● Problem to work on: Among the lines below, a stretch begins at the one with "WEB-355, due: Mar 10 -> Mar 11" and ends at the one with "WEB-390, status: In review -> In progress". Repeat that stretch exactly, ends included.

======== Record excerpts ========

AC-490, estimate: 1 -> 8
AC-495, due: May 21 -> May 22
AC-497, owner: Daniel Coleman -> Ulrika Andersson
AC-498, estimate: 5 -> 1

========
======== Record excerpts ========

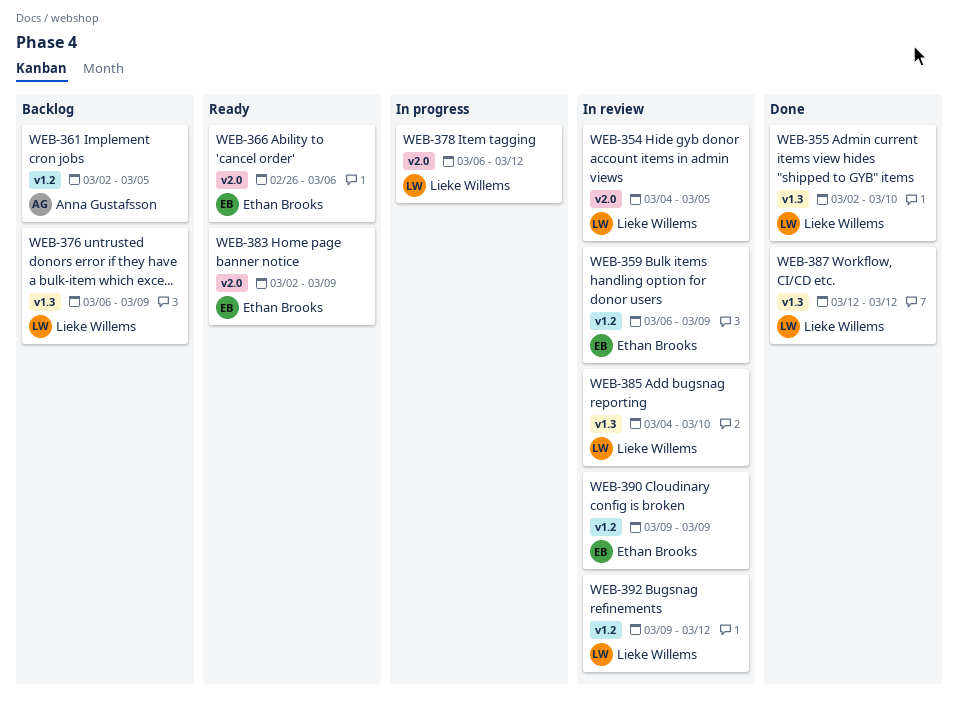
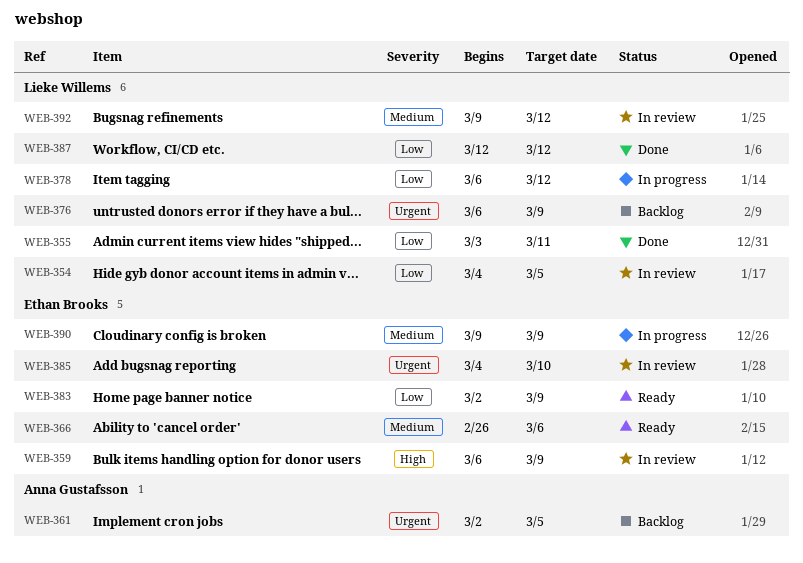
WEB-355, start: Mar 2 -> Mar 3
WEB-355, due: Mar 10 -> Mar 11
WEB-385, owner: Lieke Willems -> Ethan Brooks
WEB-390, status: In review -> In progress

========

● Solution below:
WEB-355, due: Mar 10 -> Mar 11
WEB-385, owner: Lieke Willems -> Ethan Brooks
WEB-390, status: In review -> In progress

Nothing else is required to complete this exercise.